31. The system of claim 10 wherein the base frame has a generally circular shape.

32. The system of claim 10 further comprising an auxiliary frame positioned above the plurality of support cells, the auxiliary frame connected to at least one of the plurality of container walls.

33. The system of claim 32 wherein the auxiliary frame comprises a solid plate.

34. The system of claim 32 wherein the auxiliary frame comprises a perforated plate.

35. The system of claim 32 wherein the auxiliary frame comprises a grid.

36. The system of claim 32 wherein the auxiliary frame comprises a network of channels.

37. The system of claim 10 further comprising a second container assembly connected to the first container assembly, the second container assembly including a base frame having a plurality of guide holes, a plurality of support cells disposed in the guide holes, and a plurality of container walls wherein at least one of the plurality of container walls of the second container assembly is one of the plurality of container walls of the first container assembly.

38. The system of claim 10 wherein the base frame is formed from a high density thermoplastic material.

39. A system for containing a material on a non-level surface comprising:

a first container assembly including:

a first base frame having a first array of guide holes;

a first plurality of support cells, each support cell disposed in one of the first array of guide holes;

a first substantially vertical wall connected to a first side of the first base frame;

a second substantially vertical wall connected to a second side of the first base frame; and,

a third substantially vertical wall connected to a third side of the first base frame.

40. The system of claim 39 further comprising a first corner post connected to the first substantially vertical wall and the second substantially vertical wall.

41. The system of claim 40 further comprising a leveling foot connected to and supporting the first corner post.

42. The system of claim 40 further comprising a second corner post connected to the second substantially vertical wall and the third substantially vertical wall.

43. The system of claim 39 further comprising a fourth substantially vertical wall connected to a fourth side of the first base frame.

44. The system of claim 39 further comprising an auxiliary frame positioned above the array of support cells and connected to the first substantially vertical wall.

45. The system of claim 39 further comprising a second container assembly connected to the first container assembly, the second container assembly including

a second base frame having a second array of guide holes;

a second plurality of support cells, each of the second plurality of support cells disposed in one of the second array of guide holes;

the first substantially vertical wall connected to a first side of the second base frame;

a fourth substantially vertical wall connected to a second side of the second base frame; and,

a fifth substantially vertical wall connected to a third side of the second base frame.

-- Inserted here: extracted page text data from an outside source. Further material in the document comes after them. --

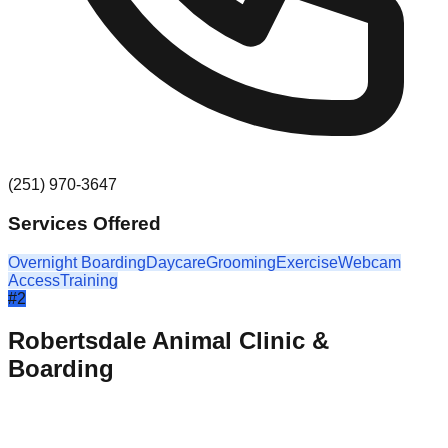
(251) 970-3647
Services Offered
Overnight Boarding
Daycare
Grooming
Exercise
Webcam
Access
Training
#
2
Robertsdale Animal Clinic &
Boarding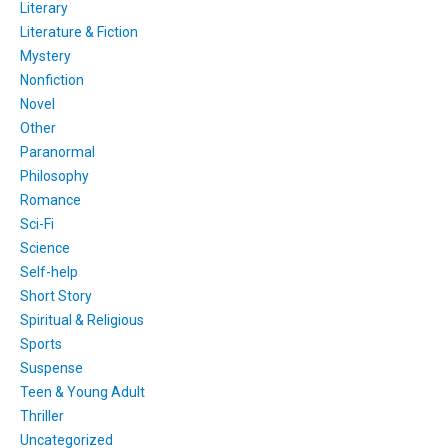
Literary
Literature & Fiction
Mystery
Nonfiction
Novel
Other
Paranormal
Philosophy
Romance
Sci-Fi
Science
Self-help
Short Story
Spiritual & Religious
Sports
Suspense
Teen & Young Adult
Thriller
Uncategorized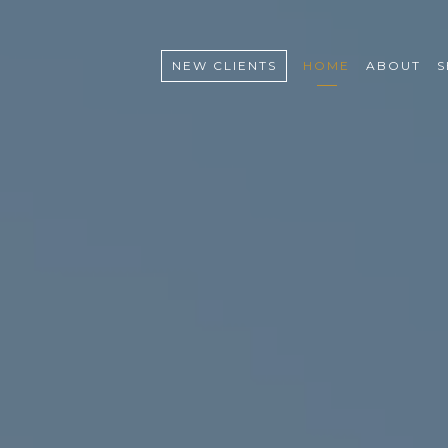
NEW CLIENTS
HOME
ABOUT
S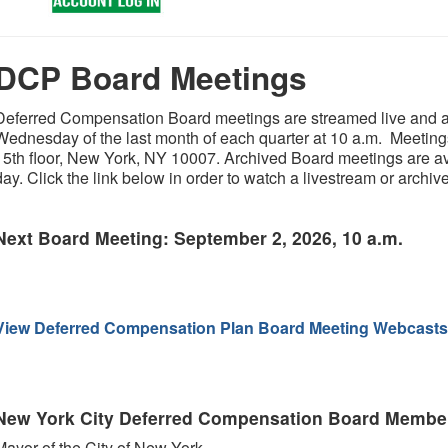
DCP Board Meetings
Deferred Compensation Board meetings are streamed live and ar
Wednesday of the last month of each quarter at 10 a.m. Meetings 
15th floor, New York, NY 10007. Archived Board meetings are ava
day. Click the link below in order to watch a livestream or archi
Next Board Meeting: September 2, 2026, 10 a.m.
View Deferred Compensation Plan Board Meeting Webcasts
New York City Deferred Compensation Board Membe
Mayor of the City of New York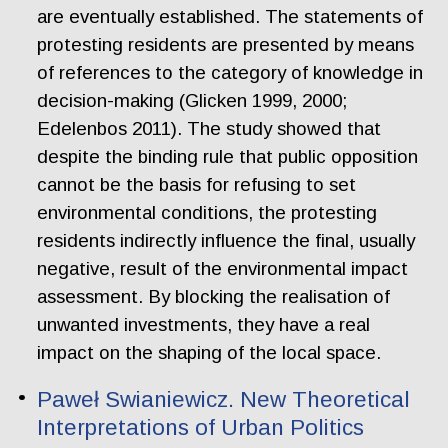
are eventually established. The statements of
protesting residents are presented by means
of references to the category of knowledge in
decision-making (Glicken 1999, 2000;
Edelenbos 2011). The study showed that
despite the binding rule that public opposition
cannot be the basis for refusing to set
environmental conditions, the protesting
residents indirectly influence the final, usually
negative, result of the environmental impact
assessment. By blocking the realisation of
unwanted investments, they have a real
impact on the shaping of the local space.
Paweł Swianiewicz. New Theoretical
Interpretations of Urban Politics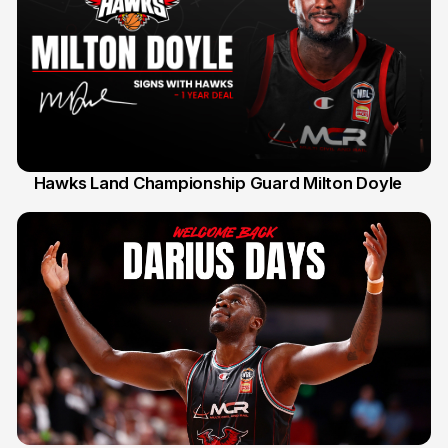
Hawks Land Championship Guard Milton Doyle
30 Jul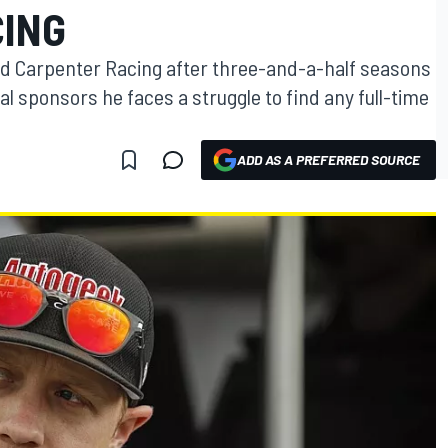
ING
Ed Carpenter Racing after three-and-a-half seasons
l sponsors he faces a struggle to find any full-time
ADD AS A PREFERRED SOURCE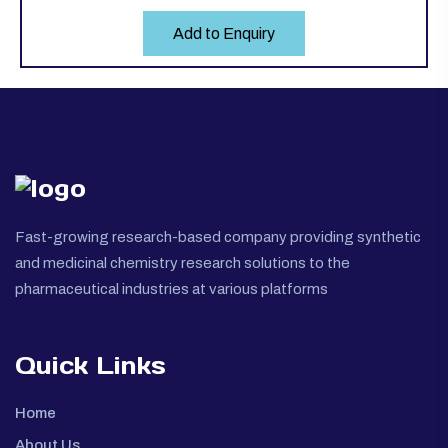
Add to Enquiry
Fast-growing research-based company providing synthetic
and medicinal chemistry research solutions to the
pharmaceutical industries at various platforms
Quick Links
Home
About Us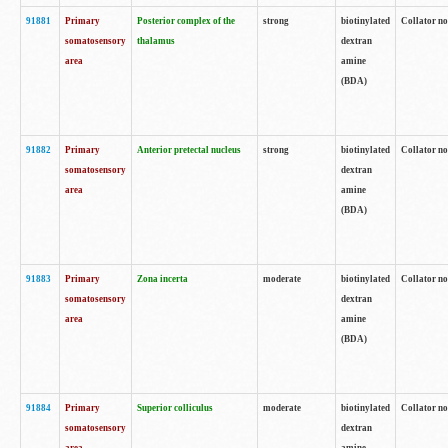
91881
Primary
Posterior complex of the
strong
biotinylated
Collator no
somatosensory
thalamus
dextran
area
amine
(BDA)
91882
Primary
Anterior pretectal nucleus
strong
biotinylated
Collator no
somatosensory
dextran
area
amine
(BDA)
91883
Primary
Zona incerta
moderate
biotinylated
Collator no
somatosensory
dextran
area
amine
(BDA)
91884
Primary
Superior colliculus
moderate
biotinylated
Collator no
somatosensory
dextran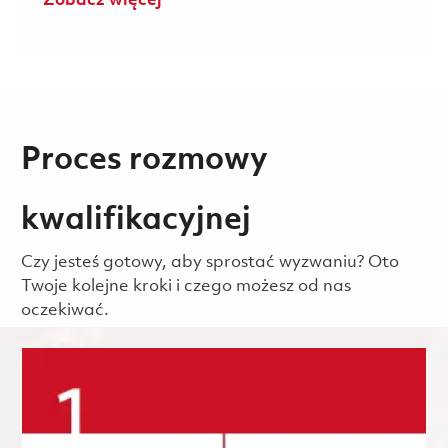
Zobacz więcej
Proces rozmowy
kwalifikacyjnej
Czy jesteś gotowy, aby sprostać wyzwaniu? Oto
Twoje kolejne kroki i czego możesz od nas
oczekiwać.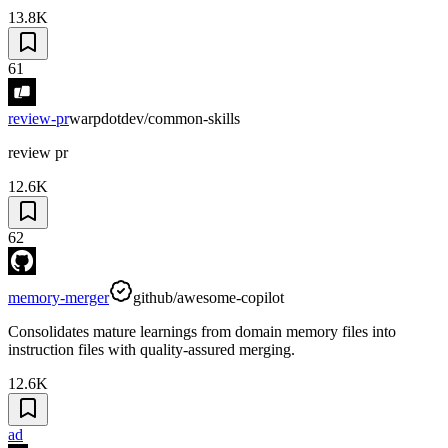
13.8K
61
review-pr
warpdotdev/common-skills
review pr
12.6K
62
memory-merger
github/awesome-copilot
Consolidates mature learnings from domain memory files into
instruction files with quality-assured merging.
12.6K
ad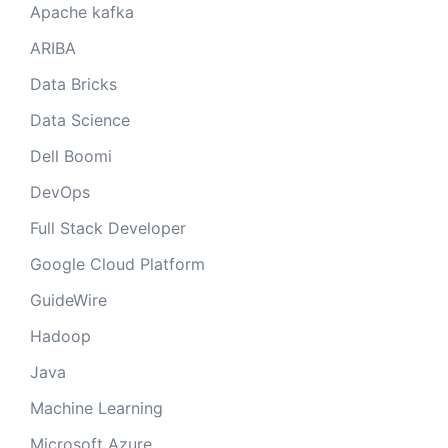
Apache kafka
ARIBA
Data Bricks
Data Science
Dell Boomi
DevOps
Full Stack Developer
Google Cloud Platform
GuideWire
Hadoop
Java
Machine Learning
Microsoft Azure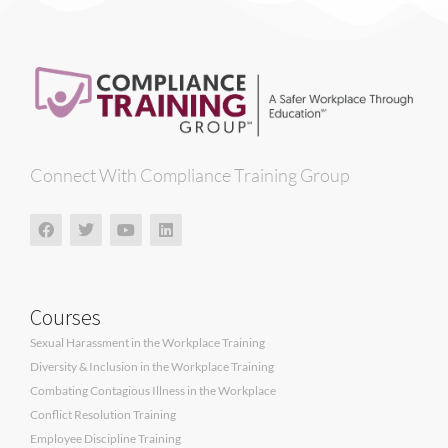
Connect With Compliance Training Group
Courses
Sexual Harassment in the Workplace Training
Diversity & Inclusion in the Workplace Training
Combating Contagious Illness in the Workplace
Conflict Resolution Training
Employee Discipline Training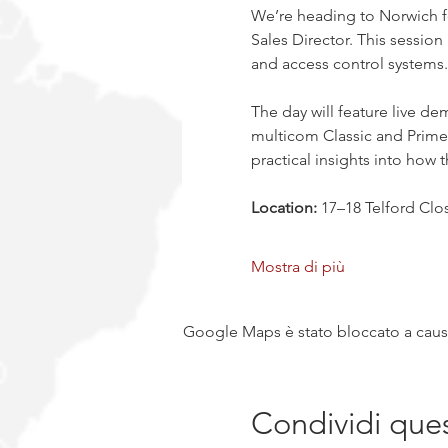
We’re heading to Norwich f
Sales Director. This session
and access control systems.
The day will feature live d
multicom Classic and Prime 
practical insights into how 
Location:
 17–18 Telford Cl
Mostra di più
Google Maps è stato bloccato a causa 
Condividi que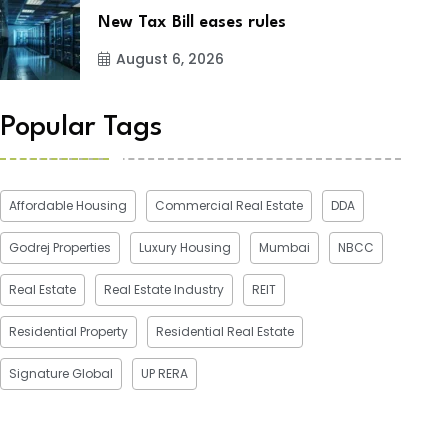
New Tax Bill eases rules
August 6, 2026
Popular Tags
Affordable Housing
Commercial Real Estate
DDA
Godrej Properties
Luxury Housing
Mumbai
NBCC
Real Estate
Real Estate Industry
REIT
Residential Property
Residential Real Estate
Signature Global
UP RERA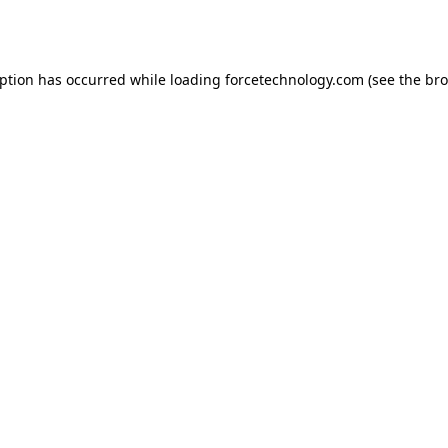
eption has occurred while loading
forcetechnology.com
(see the
bro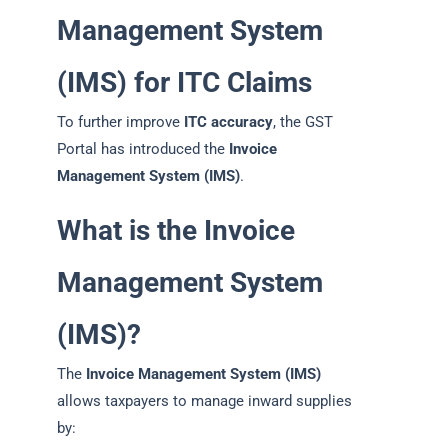
Management System
(IMS) for ITC Claims
To further improve
ITC accuracy
, the GST
Portal has introduced the
Invoice
Management System (IMS)
.
What is the Invoice
Management System
(IMS)?
The
Invoice Management System (IMS)
allows taxpayers to manage inward supplies
by: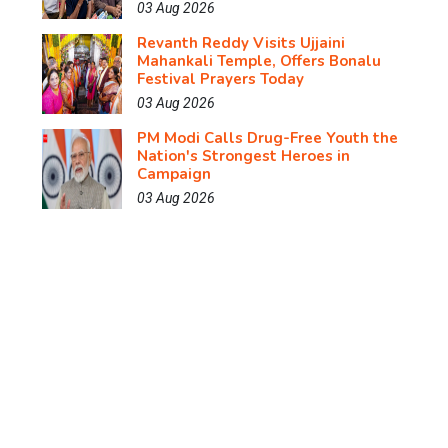
03 Aug 2026
Revanth Reddy Visits Ujjaini
Mahankali Temple, Offers Bonalu
Festival Prayers Today
03 Aug 2026
PM Modi Calls Drug-Free Youth the
Nation's Strongest Heroes in
Campaign
03 Aug 2026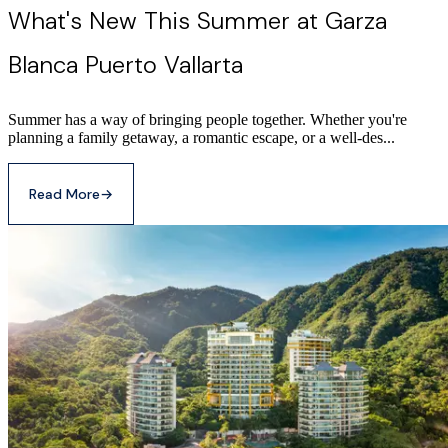
What's New This Summer at Garza
Blanca Puerto Vallarta
Summer has a way of bringing people together. Whether you're
planning a family getaway, a romantic escape, or a well-des...
Read More
→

46. A support cell for use with a container system for holding a fluid material comprising:

a first upper segment having a first cross-sectional area;

a second lower segment having a second cross-sectional area, the second cross-sectional area being less than the first cross-sectional area.

47. The support cell of claim 46 wherein the support cell is a substantially solid piece.

48. The support cell of claim 47 wherein the support cell comprises a first small opening through the support cell.

49. The support cell of claim 46 formed from a high density thermoplastic.

50. The support cell of claim 46 formed from a porous material.

51. The support cell of claim 46 having a hollow interior and an open top.

52. The support cell of claim 51 further comprising a plurality of openings in one of a bottom wall and a side wall of the lower segment.

53. The support cell of claim 46 further comprising a rotating foot connected to a bottom portion of the lower segment.

54. The support cell of claim 53 wherein the rotating foot has a generally spherical portion connected to a support surface.

55. The support cell of claim 46 further comprising a support sleeve positioned about an outer portion of the support cell.

56. The support cell of claim 55 wherein the support sleeve comprises a plurality of openings in one of a bottom wall and a side wall of the support sleeve.